Where a line of the material includes the string "labels", copy that line.

───

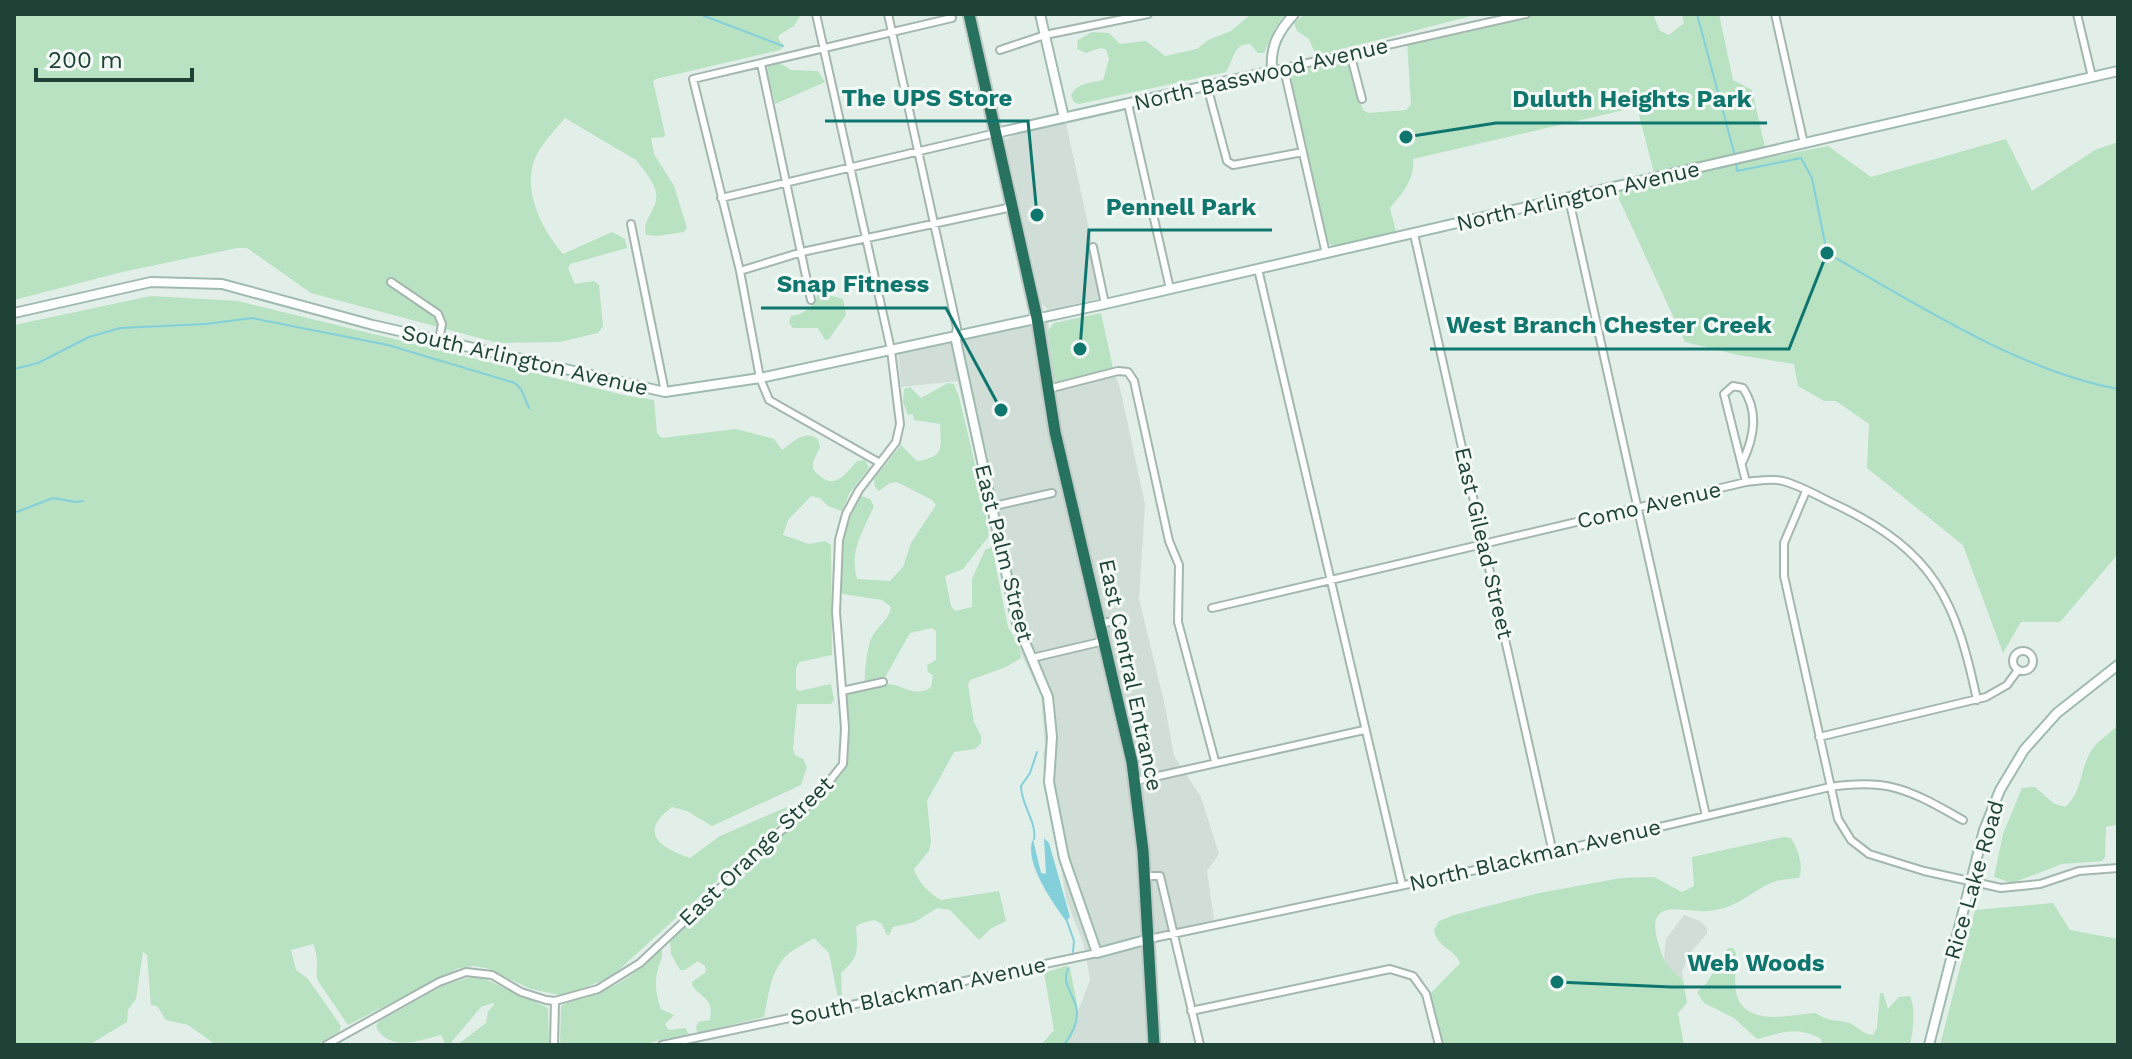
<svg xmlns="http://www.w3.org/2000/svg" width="2132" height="1059" font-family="'Work Sans',sans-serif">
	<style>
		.built { fill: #d0ded7 }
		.green { fill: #b8e2c2 }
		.water { fill: #83d0da }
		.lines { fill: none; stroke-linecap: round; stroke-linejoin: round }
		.stream { stroke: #83d0da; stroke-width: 2 }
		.street-casing { stroke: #a4b7af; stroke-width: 10 }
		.secondary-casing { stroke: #9fbbb0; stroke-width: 12 }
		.highway-casing { stroke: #c0cac7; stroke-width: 15 }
		.street { stroke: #fff; stroke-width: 6 }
		.secondary { stroke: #fff; stroke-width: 8 }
		.highway { stroke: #27725f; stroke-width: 11 }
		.labels { text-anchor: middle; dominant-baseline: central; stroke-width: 6; stroke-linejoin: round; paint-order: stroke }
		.street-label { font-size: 22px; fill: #1f4237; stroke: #f3faf6 }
		.leader { fill: none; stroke: #0f766e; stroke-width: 3 }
		.callout-dot { fill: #0f766e; stroke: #f3faf6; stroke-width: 3 }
		.callout-label { font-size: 24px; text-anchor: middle; font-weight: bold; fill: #0f766e; stroke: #f3faf6; stroke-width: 6; stroke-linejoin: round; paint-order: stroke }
	</style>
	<rect width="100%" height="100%" fill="#e2eee8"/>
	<path class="built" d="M1066,123L1092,243L1090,247L1101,298L1048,310L1042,304L1005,140L1015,134Z
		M1048,321L1054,378L1058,382L1113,368L1120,388L1145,504L1139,599L1165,706L1174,756L1201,797L1219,854L1207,871L1214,920L1155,934L1161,1045H1065L1090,980L1084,945L1066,899L1043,755L1045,746L1041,694L1017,646L958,381L901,387L898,352Z
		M1684,915L1700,921L1707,928V934L1692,951L1682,971L1683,980L1668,969L1664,957L1666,939Z"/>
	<path class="green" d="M14,14H801L794,26L779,35L778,38L784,46L780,50L656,79L653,81L665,134L664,137L651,138L654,154L674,186L687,228L684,232L657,236L646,235C641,219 659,209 656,193C654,181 643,169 636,160L565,118C556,129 544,141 537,154C520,187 541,228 563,254L612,232L625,239L627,248L570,264L568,268L575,284L594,281L599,285L603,326L598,333L560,342L498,343L311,293L247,248H237L122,272L14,300Z
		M1251,14H1285L1275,28L1264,53H1258L1250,44C1233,43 1234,60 1226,72L1079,104L1074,102L1071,96C1075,83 1091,83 1103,80L1109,59L1106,49L1100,48L1086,53L1077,49L1078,40L1092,32L1109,33L1120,44L1146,41L1165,56L1197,49L1208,40L1231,31Z
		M1305,14L1318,15L1479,14L1316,56L1309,39L1297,31L1294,23Z
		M1526,14H1653L1660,31L1669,35L1684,23L1682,14H1719L1733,80L1752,90L1765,147L1654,173L1637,107L1413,159C1415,179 1403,193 1390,208L1396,232L1335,246L1329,244L1321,220L1290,73L1343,60L1348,63L1363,110L1368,113L1406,110L1411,104L1407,41Z
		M769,64H781L791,70L818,71L825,82L775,104L767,69Z
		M2006,139L2032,191L2095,150L2118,142V554L2060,622H2021L2003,653L1963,545L1867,468L1869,424L1836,401H1824L1798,386L1794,364L1738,355L1685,342L1614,188L1828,146L1871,177Z
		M825,287L828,295L843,299L846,315L829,339L825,340L818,328H793L789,323L791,316C807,314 816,304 819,289Z
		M151,296L238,301L628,396L654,400L657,433L662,438L736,429L774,439L782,450C793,443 803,429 818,439L820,447L813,462V469C832,492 843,478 857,461L865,460L869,468L849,494L842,511L828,506L820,498L811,496L788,520L783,535L809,544L825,541L831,545L832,655L799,662L796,668V689L799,691L831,684L834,700L831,704H797L793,749L795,755L803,759L807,767L801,785L712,826L687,811L672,807C637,833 661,848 690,858L720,836L789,806L798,807L611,977L564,996L531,989L486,968L473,966L459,968L348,1025L318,981C314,967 321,963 313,944L291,950L296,970L308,979L341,1026L339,1032L316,1045H212V1042L188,1025L166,1020L157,1006L151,1005L147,955L143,952L136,999L128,1010L127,1022L89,1045H14V325Z
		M1101,313L1113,368L1058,382L1054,378L1048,331L1054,323Z
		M948,383L954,384L959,397L983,498L989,536L963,569L945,576L951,606L955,611L972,607V579L985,550L992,547L1008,627L1018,643L1021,658L1006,667L970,680L968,685L974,722L981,736V743L975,749L954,752L927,801L931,842L929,851L914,869C917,881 930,894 941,900L999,891L1006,921L990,929L979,940L950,910L937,908L915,922L893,927L889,935H887L882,924L874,920L859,924L856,927C858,952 859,957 841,973L842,998L839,1003L829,953L814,938C805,944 793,949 786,956C770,972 768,998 764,1017L697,1033L696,1027L699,1022L710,1020C713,999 706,1001 693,987L692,982L706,972L705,966L698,961L685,970H680L671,954L670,939L788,830L840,776L849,749L847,695C859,690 882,682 894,685C906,688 918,697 931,687L933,675L928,672L927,665L936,660V631L932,628L910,633L884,679L865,682C864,672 868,642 873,635C880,624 889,620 891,607L882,600L842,594C837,559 844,530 858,498L861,496L870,499L874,506C863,532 849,550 857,579L890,581L903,567L911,543L936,505L932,500L897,482L890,483L879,491L875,487L874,479L901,445L917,461C945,456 941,449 940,424L914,420L913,414L908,415L903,402L904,389L910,387L921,398Z
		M2118,724V824L2106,827L2105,857L2102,861L2062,864L2012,883L1994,877L2003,834L2022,788L2035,787L2053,803L2065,807C2082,793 2080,769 2091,751C2097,740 2110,735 2118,724Z
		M1784,837L1791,838C1798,849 1804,866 1799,878C1793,879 1786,879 1780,880C1762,884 1747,899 1730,906C1723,909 1707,912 1699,911C1675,909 1648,902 1657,939C1663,961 1666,966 1683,980L1687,1003L1678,1013L1684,1045H1443L1430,994L1460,963C1454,948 1437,948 1434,930L1439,921L1454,915L1539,893L1621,878L1654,877L1682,892L1694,886L1692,857Z
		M2053,903L2070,930L2118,939V1045H1940L1975,910Z
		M1728,948H1733L1736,953C1736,966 1733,987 1738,999C1751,1027 1794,1014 1816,1013C1828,1022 1836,1019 1849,1023C1859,1027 1862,1034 1873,1035L1877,1028L1880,993H1883L1888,1009L1899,997L1910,996C1916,1010 1913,1031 1910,1045H1822L1821,1039C1796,1025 1782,1033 1757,1039L1734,1018L1704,1003L1697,992L1706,984Z
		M659,949L662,950C663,959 660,961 658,969C654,982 656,996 661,1009L674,1015L665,1024L669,1030L685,1028L689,1034L639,1045H560L561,1006C570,1000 581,1000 591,996C616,987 643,970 659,949Z
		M1066,966L1070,967C1075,1002 1085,1011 1067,1045H1041L1054,1030L1044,973Z
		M471,977H481L548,1008L549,1045H457L486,1023L488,1011L494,1005L493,1003L481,1007L449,1045H446L441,1035C418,1041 390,1052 376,1027L378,1022L442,986Z"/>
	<path class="water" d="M1044,838L1049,843L1070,917L1066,921C1053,903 1023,861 1033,839L1041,873L1046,874Z"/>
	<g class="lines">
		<path class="stream" d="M699,14L783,46
			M1697,14L1735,156
			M1736,162L1737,171L1801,158L1812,178L1827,253C1915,303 2019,371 2118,389
			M14,369L38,363L89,337L120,328L206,324L252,318L388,345L515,383L521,389L529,408
			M14,513L53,498L76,502L83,501
			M1034,839C1037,822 1021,805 1021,786L1030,773L1037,752
			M1067,921L1074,941L1073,952
			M1064,1045C1070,1037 1077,1025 1077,1014C1078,997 1060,986 1068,969"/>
		<defs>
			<path id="street" d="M888,14L957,328L955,336
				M1775,14L1804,144
				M2077,14L2092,77
				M1000,50L1045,35L1148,14
				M1350,53L1362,99
				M761,64L811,300
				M1284,69L1326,254
				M1272,71L1526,14
				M1207,86L1227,161L1233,165L1303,152
				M1128,104L1170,289
				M721,198L996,133
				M1569,199L1706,816
				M631,224L665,392
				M1414,234L1553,853
				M1093,247L1105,304
				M1258,269L1402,885
				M740,271L802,252L1012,207
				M391,282L438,314L442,324L439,340
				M1048,389L1118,371L1128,372L1134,381L1169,541L1179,565L1178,622L1215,761
				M1743,461C1754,437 1759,412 1743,388L1733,386L1724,394L1746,482
				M880,463L769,400L760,378L740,271L693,79L952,18
				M1806,491L1784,543V576L1838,819L1851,840L1869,854L1924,871L2001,888L2040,884L2079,871L2118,868
				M990,507L1052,493
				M1212,608L1746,482C1758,481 1772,478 1783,481C1802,486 1821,498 1839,506C1934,552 1956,600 1977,700
				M1100,624L1122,619
				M2013 661a10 10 0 1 1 20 0a10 10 0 1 1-20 0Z
				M1032,658L1104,641
				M842,691L883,682
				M1819,737L1986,697L2007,685L2018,670
				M1136,781L1364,730
				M1145,876H1160L1200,1045
				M1149,939L1485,868L1830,787C1891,778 1911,791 1963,820
				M1191,1011L1390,969L1413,976L1426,994L1439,1045
				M326,1045L439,982L466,972L492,975L521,992L546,1000L555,1001L598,989L640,963L817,797L843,764L845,728L836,612L839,540L846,514L859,490L896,442L900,424L891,350L816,14
				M554,1045L555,1001
				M662,1045L1097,953"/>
			<path id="secondary" d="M1040,14L1064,118
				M996,133L1272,71C1270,46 1278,32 1294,14
				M14,313L151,282L222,284L373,325L665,392L760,378L1105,304L2118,71
				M955,336L1017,623L1048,697L1052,737L1049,782L1064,858L1097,953L1149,939
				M1929,1045L1984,830L2000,790L2024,750L2057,713L2118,665"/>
			<path id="highway" d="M969,14L1037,318L1055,432L1132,762L1143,851L1154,1045"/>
		</defs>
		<use href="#street" class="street-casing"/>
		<use href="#secondary" class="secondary-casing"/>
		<use href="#highway" class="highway-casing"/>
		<use href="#street" class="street"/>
		<use href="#secondary" class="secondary"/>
		<use href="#highway" class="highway"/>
	</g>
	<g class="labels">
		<g class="street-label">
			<text transform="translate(1261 74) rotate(-13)">North Basswood Avenue</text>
			<text transform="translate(1578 196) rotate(-13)">North Arlington Avenue</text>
			<text transform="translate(525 360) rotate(13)">South Arlington Avenue</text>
			<text transform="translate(1649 505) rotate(-13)">Como Avenue</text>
			<text transform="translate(1484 543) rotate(77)">East Gilead Street</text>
			<text transform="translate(1004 553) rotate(76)">East Palm Street</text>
			<text transform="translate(1131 675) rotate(78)">East Central Entrance</text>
			<text transform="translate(756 851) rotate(-44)">East Orange Street</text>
			<text transform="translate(1535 855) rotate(-13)">North Blackman Avenue</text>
			<text transform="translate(1974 880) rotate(-74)">Rice Lake Road</text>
			<text transform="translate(918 991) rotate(-12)">South Blackman Avenue</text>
		</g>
	</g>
	<path class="leader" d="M1037 215L1028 121H825M1406 137L1496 123H1767M1080 349L1089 230H1272M1001 410L946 308H761M1827 253L1789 349H1430M1557 982L1671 987H1841"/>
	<g class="callout-dot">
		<circle cx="1037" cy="215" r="8"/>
		<circle cx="1406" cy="137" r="8"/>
		<circle cx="1080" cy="349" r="8"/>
		<circle cx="1001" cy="410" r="8"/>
		<circle cx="1827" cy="253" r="8"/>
		<circle cx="1557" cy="982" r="8"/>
	</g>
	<g class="callout-label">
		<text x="927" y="106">The UPS Store</text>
		<text x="1632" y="107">Duluth Heights Park</text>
		<text x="1181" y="215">Pennell Park</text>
		<text x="853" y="292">Snap Fitness</text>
		<text x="1609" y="333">West Branch Chester Creek</text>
		<text x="1756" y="971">Web Woods</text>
	</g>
	<rect width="2132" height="1059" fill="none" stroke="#1f4237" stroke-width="32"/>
	<path d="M36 68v12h156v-12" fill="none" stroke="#1f4237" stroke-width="4"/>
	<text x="48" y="68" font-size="24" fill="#1f4237" stroke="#f3faf6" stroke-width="6" paint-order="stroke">200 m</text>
</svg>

───

● **Result for this exercise**:
		.labels { text-anchor: middle; dominant-baseline: central; stroke-width: 6; stroke-linejoin: round; paint-order: stroke }
	<g class="labels">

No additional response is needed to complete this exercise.